1.41±0.1 g/cm3(Predicted)

storage temp. 

Store at -20°C

solubility 

DMSO:58.0(Max Conc. mg/mL);186.89(Max Conc. mM)

form 

Solid

pka

-0.65±0.40(Predicted)

color 

White to off-white

Hazard and Precautionary Statements (GHS)

Symbol(GHS)

Signal word

Warning

Hazard statements

H302Harmful if swallowed

H315Causes skin irritation

H319Causes serious eye irritation

H335May cause respiratory irritation

Precautionary statements

P261Avoid breathing dust/fume/gas/mist/vapours/spray.

P305+P351+P338IF IN EYES: Rinse cautiously with water for several minutes. Remove contact lenses, if present and easy to do. Continuerinsing.

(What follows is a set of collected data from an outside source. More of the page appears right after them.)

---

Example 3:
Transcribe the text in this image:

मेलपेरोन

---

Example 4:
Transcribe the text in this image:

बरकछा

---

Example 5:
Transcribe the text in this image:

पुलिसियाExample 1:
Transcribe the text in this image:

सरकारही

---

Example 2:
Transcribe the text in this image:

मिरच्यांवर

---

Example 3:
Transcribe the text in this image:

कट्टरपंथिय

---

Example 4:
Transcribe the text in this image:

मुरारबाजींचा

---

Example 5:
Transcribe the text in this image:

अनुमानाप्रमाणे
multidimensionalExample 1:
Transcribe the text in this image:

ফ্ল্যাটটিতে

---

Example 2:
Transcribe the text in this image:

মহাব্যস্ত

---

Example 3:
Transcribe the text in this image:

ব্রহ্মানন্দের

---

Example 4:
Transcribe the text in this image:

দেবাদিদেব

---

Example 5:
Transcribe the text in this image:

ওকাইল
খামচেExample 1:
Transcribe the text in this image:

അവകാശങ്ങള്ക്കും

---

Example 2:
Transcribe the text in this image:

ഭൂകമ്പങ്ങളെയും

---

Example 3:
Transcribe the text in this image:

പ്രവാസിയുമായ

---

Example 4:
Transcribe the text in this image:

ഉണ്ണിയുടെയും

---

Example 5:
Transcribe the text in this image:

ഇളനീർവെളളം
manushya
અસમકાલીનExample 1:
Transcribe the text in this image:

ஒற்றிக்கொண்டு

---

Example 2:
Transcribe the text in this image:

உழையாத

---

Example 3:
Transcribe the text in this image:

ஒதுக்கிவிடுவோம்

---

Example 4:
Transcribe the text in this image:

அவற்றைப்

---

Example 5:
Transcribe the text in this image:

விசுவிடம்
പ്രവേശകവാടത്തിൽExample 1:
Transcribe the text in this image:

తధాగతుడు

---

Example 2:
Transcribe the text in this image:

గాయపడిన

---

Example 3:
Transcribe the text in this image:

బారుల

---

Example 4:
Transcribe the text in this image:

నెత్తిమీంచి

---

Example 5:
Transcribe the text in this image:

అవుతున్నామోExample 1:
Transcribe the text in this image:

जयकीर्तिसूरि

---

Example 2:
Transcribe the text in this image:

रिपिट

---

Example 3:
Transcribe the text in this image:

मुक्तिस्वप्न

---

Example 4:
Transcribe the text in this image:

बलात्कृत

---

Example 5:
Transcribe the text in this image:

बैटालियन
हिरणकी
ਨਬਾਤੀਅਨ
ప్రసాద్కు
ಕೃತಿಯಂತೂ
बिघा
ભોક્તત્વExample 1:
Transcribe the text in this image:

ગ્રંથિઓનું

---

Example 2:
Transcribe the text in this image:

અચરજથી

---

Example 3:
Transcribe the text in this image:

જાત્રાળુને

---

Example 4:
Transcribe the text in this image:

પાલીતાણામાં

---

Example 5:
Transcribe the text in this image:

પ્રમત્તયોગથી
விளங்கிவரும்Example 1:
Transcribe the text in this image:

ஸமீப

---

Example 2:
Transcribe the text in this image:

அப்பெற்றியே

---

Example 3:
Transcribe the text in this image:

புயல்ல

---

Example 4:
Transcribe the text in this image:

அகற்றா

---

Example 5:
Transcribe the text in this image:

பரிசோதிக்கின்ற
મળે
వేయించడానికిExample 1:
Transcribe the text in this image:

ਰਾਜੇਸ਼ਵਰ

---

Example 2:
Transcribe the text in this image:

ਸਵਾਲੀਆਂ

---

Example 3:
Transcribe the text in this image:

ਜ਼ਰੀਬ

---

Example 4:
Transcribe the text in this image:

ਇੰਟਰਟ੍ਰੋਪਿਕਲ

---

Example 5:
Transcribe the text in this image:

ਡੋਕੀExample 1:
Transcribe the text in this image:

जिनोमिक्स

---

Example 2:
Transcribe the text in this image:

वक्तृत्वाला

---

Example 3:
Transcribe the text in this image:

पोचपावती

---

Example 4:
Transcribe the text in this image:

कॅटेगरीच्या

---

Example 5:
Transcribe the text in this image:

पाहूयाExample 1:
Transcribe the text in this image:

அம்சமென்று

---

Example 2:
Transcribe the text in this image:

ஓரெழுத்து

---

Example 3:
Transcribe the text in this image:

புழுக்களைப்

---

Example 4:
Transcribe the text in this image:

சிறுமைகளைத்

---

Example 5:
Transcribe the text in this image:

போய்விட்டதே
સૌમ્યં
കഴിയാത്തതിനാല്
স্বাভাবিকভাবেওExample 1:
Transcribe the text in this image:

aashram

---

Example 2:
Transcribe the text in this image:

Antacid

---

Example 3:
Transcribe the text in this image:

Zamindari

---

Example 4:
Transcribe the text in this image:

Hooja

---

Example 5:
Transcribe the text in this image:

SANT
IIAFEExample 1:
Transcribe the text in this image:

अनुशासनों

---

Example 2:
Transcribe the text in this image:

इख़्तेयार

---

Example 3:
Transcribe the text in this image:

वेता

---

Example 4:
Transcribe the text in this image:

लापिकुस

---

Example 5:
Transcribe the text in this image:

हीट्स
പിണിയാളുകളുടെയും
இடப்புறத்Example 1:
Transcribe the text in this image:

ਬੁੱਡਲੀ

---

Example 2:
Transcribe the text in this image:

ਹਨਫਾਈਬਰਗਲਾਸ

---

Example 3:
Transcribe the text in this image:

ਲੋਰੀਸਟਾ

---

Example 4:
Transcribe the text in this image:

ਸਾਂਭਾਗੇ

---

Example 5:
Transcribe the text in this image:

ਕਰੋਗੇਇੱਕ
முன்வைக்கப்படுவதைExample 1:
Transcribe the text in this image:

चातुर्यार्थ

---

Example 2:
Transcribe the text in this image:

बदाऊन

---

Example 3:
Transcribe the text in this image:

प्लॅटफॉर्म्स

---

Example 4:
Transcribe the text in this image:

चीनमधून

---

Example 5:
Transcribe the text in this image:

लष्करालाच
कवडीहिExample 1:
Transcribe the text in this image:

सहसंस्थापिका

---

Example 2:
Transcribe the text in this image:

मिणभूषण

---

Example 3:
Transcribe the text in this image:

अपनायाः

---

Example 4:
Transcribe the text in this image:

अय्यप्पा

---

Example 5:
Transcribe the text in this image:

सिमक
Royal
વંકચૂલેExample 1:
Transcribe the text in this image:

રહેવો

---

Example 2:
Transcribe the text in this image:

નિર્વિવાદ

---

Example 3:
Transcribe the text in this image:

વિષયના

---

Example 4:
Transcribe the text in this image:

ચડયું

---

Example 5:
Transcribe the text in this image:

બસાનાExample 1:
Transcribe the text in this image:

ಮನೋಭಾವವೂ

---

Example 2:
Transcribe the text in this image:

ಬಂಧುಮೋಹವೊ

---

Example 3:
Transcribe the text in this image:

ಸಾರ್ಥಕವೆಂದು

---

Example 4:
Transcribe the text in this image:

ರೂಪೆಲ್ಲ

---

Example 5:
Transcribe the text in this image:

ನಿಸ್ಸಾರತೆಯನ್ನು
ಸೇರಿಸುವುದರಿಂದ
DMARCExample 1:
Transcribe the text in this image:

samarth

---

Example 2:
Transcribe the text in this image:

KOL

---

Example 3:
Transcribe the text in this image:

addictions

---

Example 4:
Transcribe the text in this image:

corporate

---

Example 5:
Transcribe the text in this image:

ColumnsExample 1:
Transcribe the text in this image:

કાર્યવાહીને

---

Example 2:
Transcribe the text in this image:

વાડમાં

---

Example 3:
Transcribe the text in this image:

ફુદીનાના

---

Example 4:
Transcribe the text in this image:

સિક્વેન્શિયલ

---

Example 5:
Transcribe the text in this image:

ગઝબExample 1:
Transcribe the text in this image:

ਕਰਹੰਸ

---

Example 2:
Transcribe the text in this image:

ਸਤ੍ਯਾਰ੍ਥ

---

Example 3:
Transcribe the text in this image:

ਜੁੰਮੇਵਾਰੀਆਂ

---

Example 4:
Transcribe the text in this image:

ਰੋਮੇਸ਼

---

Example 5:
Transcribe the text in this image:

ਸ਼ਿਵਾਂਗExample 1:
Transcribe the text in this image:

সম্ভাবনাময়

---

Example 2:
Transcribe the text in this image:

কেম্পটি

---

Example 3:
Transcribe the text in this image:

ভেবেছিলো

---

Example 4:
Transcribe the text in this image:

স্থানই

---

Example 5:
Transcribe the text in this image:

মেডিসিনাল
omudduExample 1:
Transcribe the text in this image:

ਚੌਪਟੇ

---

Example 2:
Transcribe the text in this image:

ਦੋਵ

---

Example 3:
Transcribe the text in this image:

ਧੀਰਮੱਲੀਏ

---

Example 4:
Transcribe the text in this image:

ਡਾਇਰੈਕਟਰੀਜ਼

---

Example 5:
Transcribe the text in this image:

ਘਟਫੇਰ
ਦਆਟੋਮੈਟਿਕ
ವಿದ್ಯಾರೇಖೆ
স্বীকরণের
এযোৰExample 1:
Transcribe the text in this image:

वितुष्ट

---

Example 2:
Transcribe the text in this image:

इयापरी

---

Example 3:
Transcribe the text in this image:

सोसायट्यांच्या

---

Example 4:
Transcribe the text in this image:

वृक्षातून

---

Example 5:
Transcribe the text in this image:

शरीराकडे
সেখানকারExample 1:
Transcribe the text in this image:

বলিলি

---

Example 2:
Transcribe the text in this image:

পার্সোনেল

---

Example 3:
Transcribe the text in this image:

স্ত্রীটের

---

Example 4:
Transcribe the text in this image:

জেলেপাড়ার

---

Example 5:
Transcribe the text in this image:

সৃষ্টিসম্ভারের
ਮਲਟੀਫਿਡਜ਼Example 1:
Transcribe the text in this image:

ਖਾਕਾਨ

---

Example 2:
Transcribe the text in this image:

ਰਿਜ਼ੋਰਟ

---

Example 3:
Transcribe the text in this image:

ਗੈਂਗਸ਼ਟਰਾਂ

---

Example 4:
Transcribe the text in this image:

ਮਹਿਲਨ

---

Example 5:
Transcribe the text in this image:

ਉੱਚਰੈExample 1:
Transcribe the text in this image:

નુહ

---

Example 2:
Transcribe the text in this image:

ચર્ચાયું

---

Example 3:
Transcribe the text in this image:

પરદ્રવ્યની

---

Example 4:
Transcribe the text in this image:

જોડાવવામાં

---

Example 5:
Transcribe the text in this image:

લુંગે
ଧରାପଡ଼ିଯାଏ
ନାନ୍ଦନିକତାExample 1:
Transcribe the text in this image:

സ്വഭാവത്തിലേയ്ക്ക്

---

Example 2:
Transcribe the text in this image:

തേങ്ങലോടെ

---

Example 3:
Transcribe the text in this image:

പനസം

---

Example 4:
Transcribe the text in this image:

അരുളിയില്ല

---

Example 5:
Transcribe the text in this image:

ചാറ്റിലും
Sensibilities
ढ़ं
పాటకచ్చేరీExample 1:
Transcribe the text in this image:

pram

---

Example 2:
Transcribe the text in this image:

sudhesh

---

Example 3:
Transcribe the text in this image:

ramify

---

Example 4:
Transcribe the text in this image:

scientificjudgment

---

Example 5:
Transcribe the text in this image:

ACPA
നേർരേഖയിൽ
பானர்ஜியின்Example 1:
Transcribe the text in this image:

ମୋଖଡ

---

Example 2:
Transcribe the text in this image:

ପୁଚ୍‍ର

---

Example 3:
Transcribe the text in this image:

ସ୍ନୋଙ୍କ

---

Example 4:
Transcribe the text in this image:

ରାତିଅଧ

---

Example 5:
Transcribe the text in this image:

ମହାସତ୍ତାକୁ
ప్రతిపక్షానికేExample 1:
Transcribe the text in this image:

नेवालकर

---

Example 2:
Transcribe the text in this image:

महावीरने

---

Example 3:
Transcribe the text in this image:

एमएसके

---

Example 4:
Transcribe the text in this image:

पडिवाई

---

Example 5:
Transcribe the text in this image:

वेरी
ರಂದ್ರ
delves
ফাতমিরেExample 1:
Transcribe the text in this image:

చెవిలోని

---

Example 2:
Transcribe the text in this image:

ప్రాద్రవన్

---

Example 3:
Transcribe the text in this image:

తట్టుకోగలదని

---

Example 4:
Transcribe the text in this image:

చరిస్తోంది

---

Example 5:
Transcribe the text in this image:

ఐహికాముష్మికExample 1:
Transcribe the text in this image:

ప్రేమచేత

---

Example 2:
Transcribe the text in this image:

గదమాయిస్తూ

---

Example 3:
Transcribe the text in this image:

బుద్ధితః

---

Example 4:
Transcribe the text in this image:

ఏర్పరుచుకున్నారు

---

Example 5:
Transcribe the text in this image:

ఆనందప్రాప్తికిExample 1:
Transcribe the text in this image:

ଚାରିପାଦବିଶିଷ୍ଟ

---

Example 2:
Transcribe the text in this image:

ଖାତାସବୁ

Delgocitinib Chemical Properties,Usage,Production

Characteristics

Class: non-receptor tyrosine kinase
Treatment: atopic dermatitis (topical ointment)
Protein binding = 22–29%

Definition

The lead compound to delgocitinib was tofacitinib, a potent pan-JAK inhibitor. To maintain the overall pan-JAK inhibition profile of tofacitinib, the pyrrolopyrimidine hinge binder, and the cyanoacetyl group were kept fixed. At the same time, the central aminopiperidine linker was replaced by a variety of spirocyclic scaffolds to maintain comparable binding patterns. This effort identified the three-dimensional diazaspiro[3.4]octane scaffold as the optimal linker, and further SAR studies led to delgocitinib, which demonstrates better selectivity against JAK3 compared to tofacitinib and its selectivity for the JAK family over LCK is also improved. Delgocitinib exhibits no significant inhibition of non-JAK kinases under 1 μM except ROCK2.

Definition

Delgocitinib is metabolically stable in both liver microsomes and hepatocytes across species (human, rat, dog, and monkey), and it is also not metabolized in human skin microsomes. It has favorable oral bioavailability in rats (78%) and dogs (124%). Following repeat topical application to the affected area twice daily with a maximum dose of 5 g per application, plasma levels of delgocitinib were detected in 12%, 16%, 14%, and 12% of the patients at week 4, 12, 28, and 52, respectively.

Definition

ChEBI: Delgocitinib is a pyrrolopyrimidine that is 7H-pyrrolo[2,3-d]pyrimidine substituted by a (3S,4R)-1-(cyanoacetyl)-3-methyl-1,6-diazaspiro[3.4]octan-6-yl group at position 4. It is a pan-Janus kinase (JAK) inhibitor and is approved for treatment of atopic dermatitis (AD) in Japan. It has a role as an EC 2.7.10.2 (non-specific protein-tyrosine kinase) inhibitor, an anti-inflammatory drug, an antipsoriatic and an antiseborrheic. It is a pyrrolopyrimidine, a tertiary amino compound, a nitrile, an azaspiro compound, a tertiary carboxamide and a N-acylazetidine.

Clinical Use

Delgocitinib is a pan-JAK inhibitor that inhibits all Janus Kinase (JAK) family members. Topical delgocitinib 0.5% ointment received its first approval in Japan in 2020 for treating adults with atopic dermatitis. The FDA has granted delgocitinib cream fast-track designation for chronic hand eczema.